Question

As computer structures get smaller and smaller, quantum rules start to create difficulties. Suppose electrons move through a channel in a microprocessor. If we know that an electron is somewhere along the 50 nm length of the channel, what is ∆vx? If we treat the elec- tron as a classical particle moving at a speed at the outer edge of the uncertainty range, how long would it take to traverse the channel?

Answer 1

a) ∆x∆v = 5.78*10^-5

∆v = 1157.08 m/s

b) 4.32*10^{-11}

Step-by-step explanation:

To solve this problem you use the Heisenberg's uncertainty principle, that is given by:

`\Delta x\Delta p \geq (\hbar)/(2)`

where h is the Planck's constant (6.62*10^-34 J s).

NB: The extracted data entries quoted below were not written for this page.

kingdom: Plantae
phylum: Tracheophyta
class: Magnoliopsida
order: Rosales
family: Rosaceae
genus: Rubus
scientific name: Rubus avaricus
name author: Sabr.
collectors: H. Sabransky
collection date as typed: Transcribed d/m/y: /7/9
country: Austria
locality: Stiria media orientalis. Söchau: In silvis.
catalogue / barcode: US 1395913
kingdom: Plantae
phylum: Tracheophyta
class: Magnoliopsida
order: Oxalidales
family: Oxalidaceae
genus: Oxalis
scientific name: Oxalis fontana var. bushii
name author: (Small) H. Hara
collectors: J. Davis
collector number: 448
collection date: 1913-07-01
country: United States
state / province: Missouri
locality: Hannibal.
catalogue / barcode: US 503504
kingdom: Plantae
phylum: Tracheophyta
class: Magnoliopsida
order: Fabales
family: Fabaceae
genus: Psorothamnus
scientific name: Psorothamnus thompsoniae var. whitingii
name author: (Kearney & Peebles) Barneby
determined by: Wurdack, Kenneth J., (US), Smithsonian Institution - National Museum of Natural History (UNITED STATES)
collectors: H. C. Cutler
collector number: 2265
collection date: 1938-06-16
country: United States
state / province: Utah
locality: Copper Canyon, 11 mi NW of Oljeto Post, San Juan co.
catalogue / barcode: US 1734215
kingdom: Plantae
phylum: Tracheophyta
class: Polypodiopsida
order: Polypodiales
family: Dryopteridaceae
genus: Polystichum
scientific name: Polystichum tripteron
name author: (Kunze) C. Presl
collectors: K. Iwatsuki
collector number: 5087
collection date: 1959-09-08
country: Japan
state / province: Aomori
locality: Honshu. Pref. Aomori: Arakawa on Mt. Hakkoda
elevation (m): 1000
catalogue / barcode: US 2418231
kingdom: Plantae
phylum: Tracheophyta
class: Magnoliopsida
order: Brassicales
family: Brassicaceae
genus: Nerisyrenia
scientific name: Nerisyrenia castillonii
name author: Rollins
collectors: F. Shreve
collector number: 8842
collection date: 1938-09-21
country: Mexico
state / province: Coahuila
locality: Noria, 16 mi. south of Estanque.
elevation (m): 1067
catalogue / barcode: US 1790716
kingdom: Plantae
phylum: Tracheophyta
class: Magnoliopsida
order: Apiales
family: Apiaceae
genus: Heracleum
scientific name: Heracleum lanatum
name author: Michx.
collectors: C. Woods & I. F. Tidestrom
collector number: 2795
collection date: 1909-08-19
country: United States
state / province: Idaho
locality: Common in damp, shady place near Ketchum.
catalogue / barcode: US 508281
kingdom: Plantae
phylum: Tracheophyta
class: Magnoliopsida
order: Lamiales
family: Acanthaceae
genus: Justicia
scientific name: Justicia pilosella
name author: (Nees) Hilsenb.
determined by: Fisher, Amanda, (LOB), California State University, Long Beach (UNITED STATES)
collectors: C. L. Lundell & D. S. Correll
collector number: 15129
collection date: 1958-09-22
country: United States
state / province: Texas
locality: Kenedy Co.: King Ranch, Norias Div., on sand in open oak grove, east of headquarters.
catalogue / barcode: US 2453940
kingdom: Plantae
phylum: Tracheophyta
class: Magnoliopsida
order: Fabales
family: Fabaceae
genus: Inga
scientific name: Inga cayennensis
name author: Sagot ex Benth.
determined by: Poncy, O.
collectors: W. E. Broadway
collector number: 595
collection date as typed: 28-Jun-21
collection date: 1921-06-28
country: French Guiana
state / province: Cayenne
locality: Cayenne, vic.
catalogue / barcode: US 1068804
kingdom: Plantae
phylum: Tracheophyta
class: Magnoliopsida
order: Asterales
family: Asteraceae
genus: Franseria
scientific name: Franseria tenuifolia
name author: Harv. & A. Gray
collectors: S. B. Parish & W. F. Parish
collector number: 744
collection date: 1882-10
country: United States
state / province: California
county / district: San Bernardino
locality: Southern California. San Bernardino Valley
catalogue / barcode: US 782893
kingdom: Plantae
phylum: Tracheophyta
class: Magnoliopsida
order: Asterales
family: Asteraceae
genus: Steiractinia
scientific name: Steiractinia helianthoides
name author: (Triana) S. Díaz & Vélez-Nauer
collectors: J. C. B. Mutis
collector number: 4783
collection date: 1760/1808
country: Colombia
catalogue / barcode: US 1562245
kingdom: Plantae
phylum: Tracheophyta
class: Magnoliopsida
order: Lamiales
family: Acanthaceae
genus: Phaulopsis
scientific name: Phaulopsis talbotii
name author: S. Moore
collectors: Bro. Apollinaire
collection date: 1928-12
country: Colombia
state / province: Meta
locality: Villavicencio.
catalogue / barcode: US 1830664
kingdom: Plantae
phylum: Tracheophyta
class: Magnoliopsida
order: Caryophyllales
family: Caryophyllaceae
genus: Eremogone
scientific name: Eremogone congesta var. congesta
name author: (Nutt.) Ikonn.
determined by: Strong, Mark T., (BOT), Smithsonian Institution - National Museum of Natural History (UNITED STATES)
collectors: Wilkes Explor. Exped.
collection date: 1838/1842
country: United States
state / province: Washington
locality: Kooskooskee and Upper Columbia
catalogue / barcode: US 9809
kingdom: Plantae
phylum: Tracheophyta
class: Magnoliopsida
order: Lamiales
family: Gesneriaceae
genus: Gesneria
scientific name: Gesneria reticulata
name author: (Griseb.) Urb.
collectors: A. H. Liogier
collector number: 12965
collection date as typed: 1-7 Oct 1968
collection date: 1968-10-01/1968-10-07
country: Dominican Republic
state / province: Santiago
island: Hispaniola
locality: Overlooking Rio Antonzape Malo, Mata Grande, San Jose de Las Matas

If you assume that the mass of the electron is constant you have:

`\Delta x \Delta (m_ev)=m_e\Delta x\Delta v \geq (\hbar)/(2)`

you use the value of the mass of an electron (9.61*10^-31 kg), and the uncertainty in the position of the electron (50nm), in order to calculate ∆x∆v and ∆v:

`\Delta x \Delta v\geq(\hbar)/(2m_e)=((1.055*10^(-34)Js))/(2(9.1*10^(-31)kg))=5.78*10^(-5)\ m^2/s`

`\Delta v\geq(5.78*10^(-5))/(50*10^(-9)m)=1157.08(m)/(s)`

If the electron is a classical particle, the time it takes to traverse the channel is (by using the edge of the uncertainty in the velocity):

`t=(x)/(v)=(50*10^(-9)m)/(1157.08m/s)=4.32*10^(-11)s`